DEPTH CHARGES FROM THE HINTERLANDS
On July 6, 2004, the Portland, Oregon, archdiocese, facing new lawsuits after a $53 million settlement for a hundred abuse claims, filed for Chapter 11 protection under the U.S. Bankruptcy Code. “Parish assets belong to the parish,” stated Archbishop John Vlazny. “I have no authority to seize parish property.”46 Several weeks later, the Tucson, Arizona, diocese filed for Chapter 11 protection, but did not echo Vlazny’s position. The Spokane, Washington, diocese followed suit that December, after spending $400,000 on public relations.47 In that case, Nicholas P. Cafardi, a canon lawyer and the dean of the Duquesne University Law School, gave an affidavit that sent a booming echo to suppressed parish
es in Boston. “Neither the bishop nor the diocese is the owner of parish property under the Canon Law,” stated Cafardi. “The bishop can only dispose of parish property with the consent of the pastor.”48
By opening the “estate” of dioceses to these courts, defense attorneys hoped to remove parish property from the base of assets. Yet in Portland and Boston, as in Chicago and many smaller sees, such as New Orleans, the bishop was a corporation sole, a juridic person who owned all parish and church properties (excluding schools and universities). Portland defense lawyers argued that Vlazny held “bare legal title,” meaning canon law restricted his selling rights, and religious freedom in the U.S. Constitution barred tampering with a bishop’s authority. In Spokane plaintiff attorneys argued that as a corporation sole, the bishop held all the assets that were fair target for victims’ compensation.

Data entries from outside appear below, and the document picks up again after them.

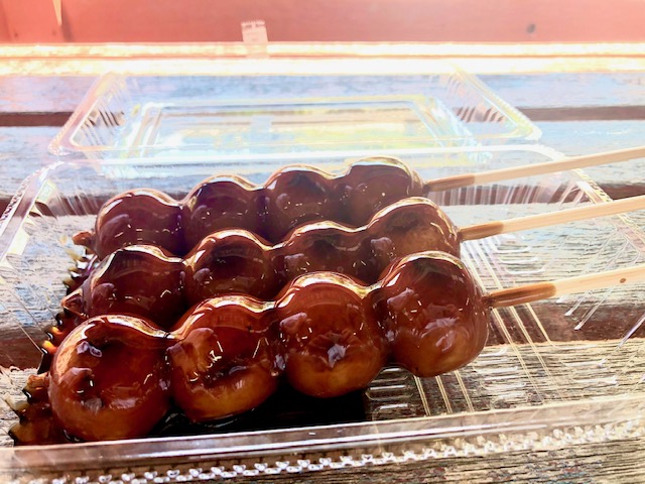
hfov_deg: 63.4
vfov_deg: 49.7
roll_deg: -1.3
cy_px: 242
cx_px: 322
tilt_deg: -38.3
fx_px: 522
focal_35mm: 28
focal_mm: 3.99
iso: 20
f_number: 1.8
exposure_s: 1/132
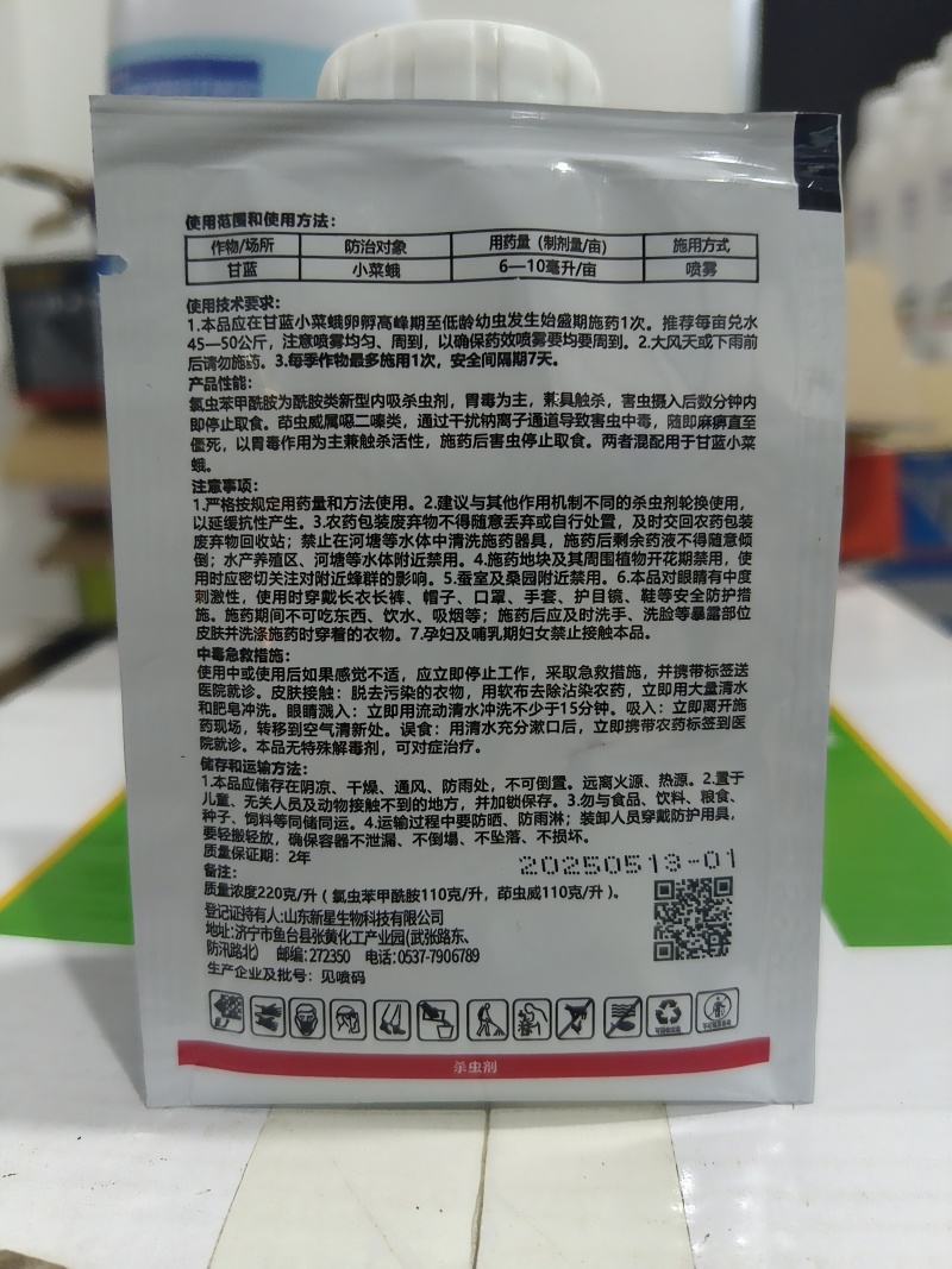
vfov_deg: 73.9
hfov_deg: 58.9
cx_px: 476
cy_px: 634
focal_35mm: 23
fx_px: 844
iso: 1846
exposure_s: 1/50
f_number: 1.88
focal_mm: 5.56
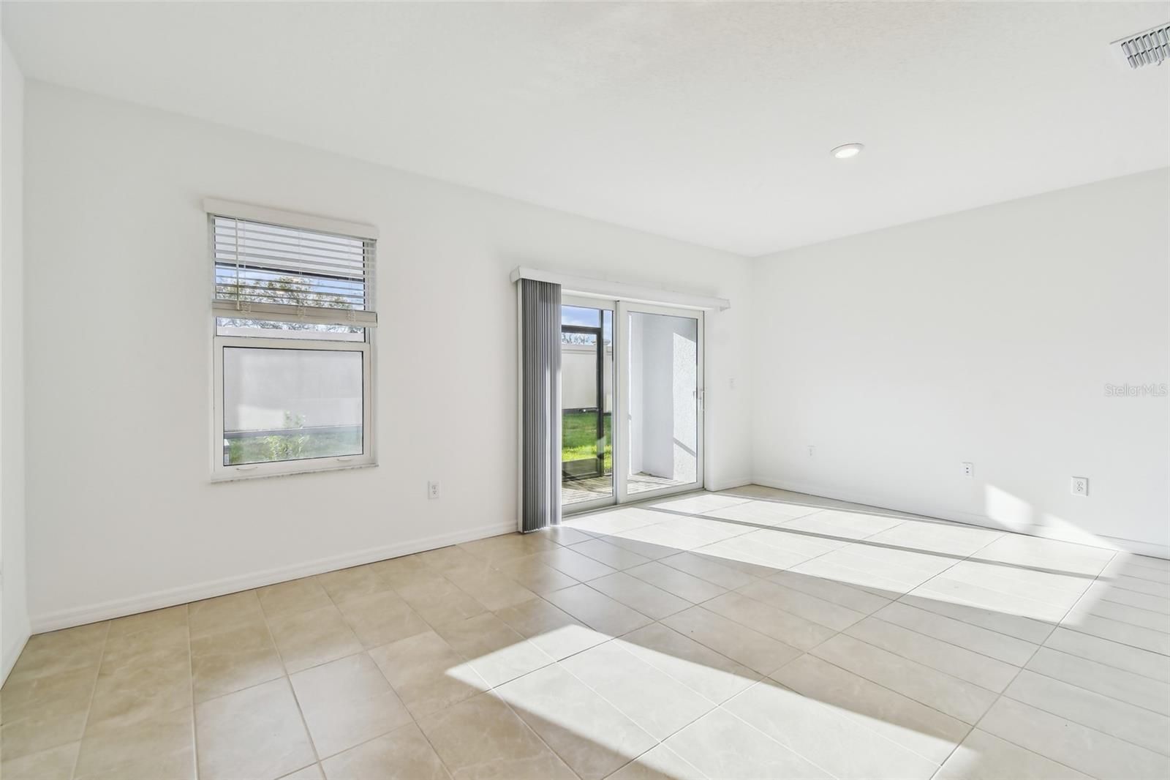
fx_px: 487
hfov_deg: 100.4
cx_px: 585
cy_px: 390
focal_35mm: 15
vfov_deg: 77.3
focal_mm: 10
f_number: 7.1
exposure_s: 1/80
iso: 100
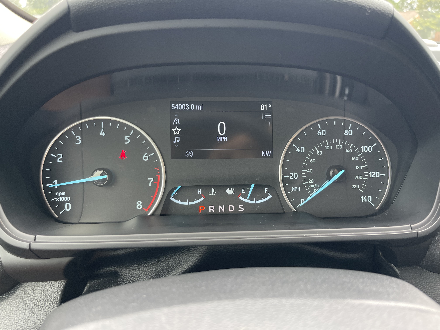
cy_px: 165
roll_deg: -0.4
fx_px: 318
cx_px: 220
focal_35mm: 25
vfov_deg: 54.9
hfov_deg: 69.4
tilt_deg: -21.0
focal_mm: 5.1
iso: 80
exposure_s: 1/121
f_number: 1.6
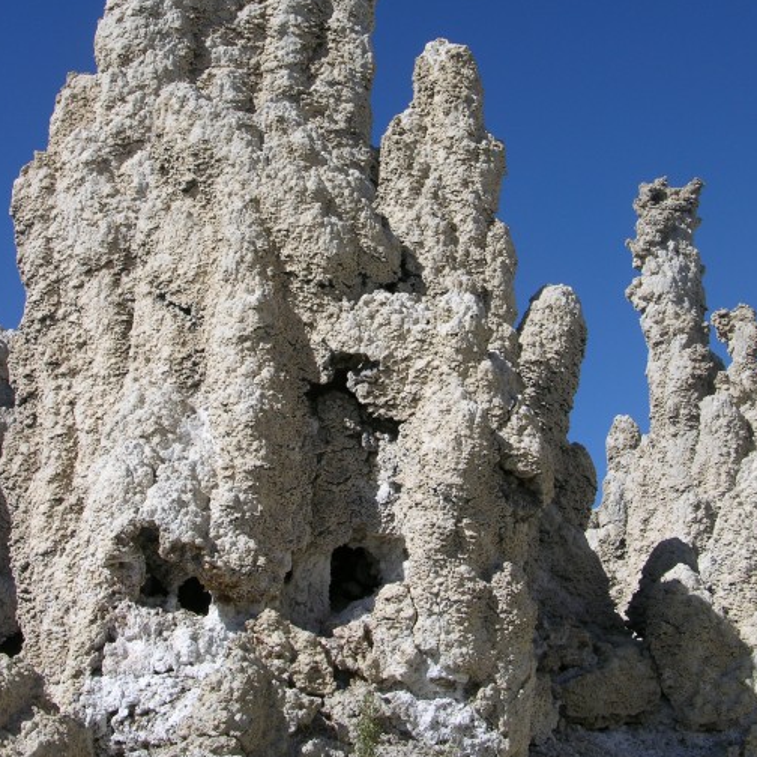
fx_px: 1534
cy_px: 281
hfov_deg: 27.7
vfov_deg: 27.6
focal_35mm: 62
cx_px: 365
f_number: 7.5
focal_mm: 11.6
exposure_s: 1/284
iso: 50
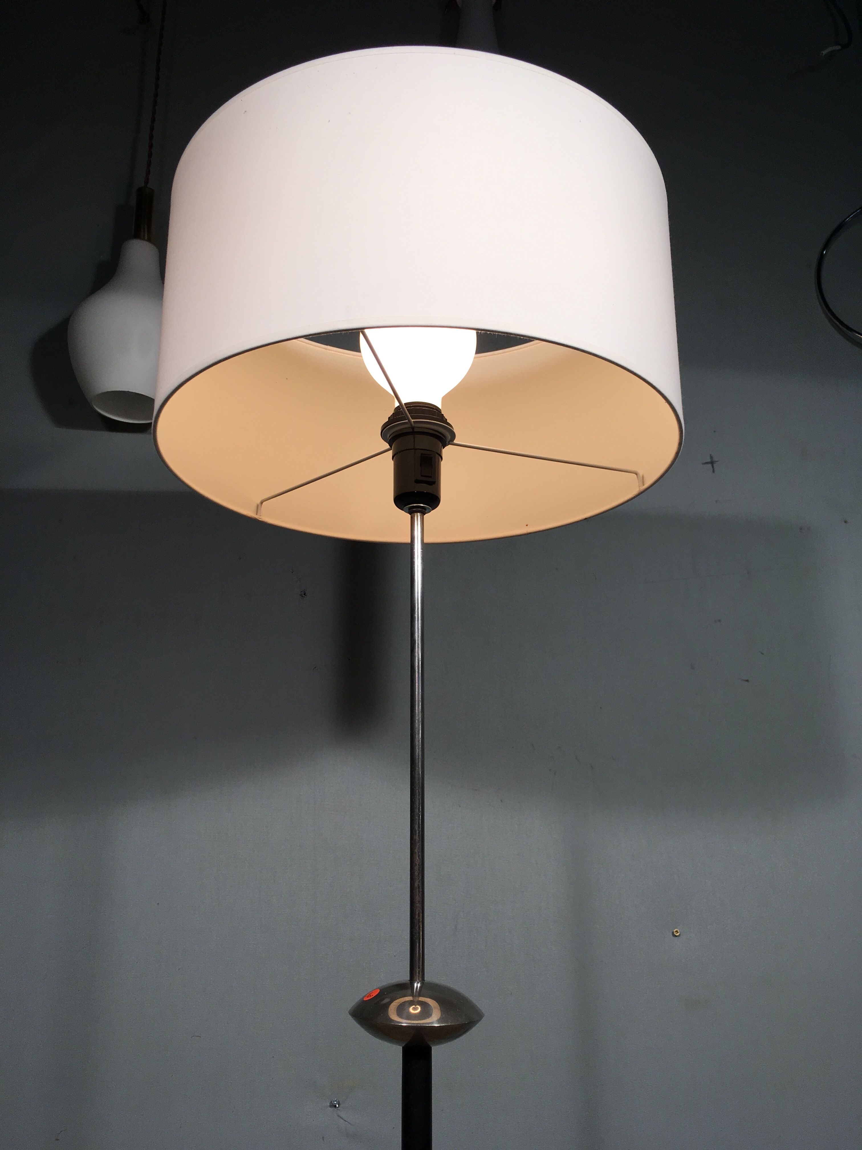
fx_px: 963
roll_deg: +0.0
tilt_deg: +14.4
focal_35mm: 29
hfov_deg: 48.2
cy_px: 575
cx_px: 431
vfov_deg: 61.7
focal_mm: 4.15
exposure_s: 1/100
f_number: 2.2
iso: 32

An editorial in the National Catholic Reporter, an independent weekly, scoffed at the bishops’ legal gambits:
The arguments made by the diocese of Spokane and Portland bring to mind Marx’s (Groucho’s not Karl’s) famous question: Are you going to believe me or your own eyes? The niceties of canon law aside, power in the U.S. church, ownership, if you will, clearly resides with individual bishops in their dioceses. That power is wielded benignly by some, less so by many, but it is disingenuous to say that it doesn’t exist. Bishops answer to Rome, and, presumably, to God, but not to their pastors and certainly not to the people in the pews.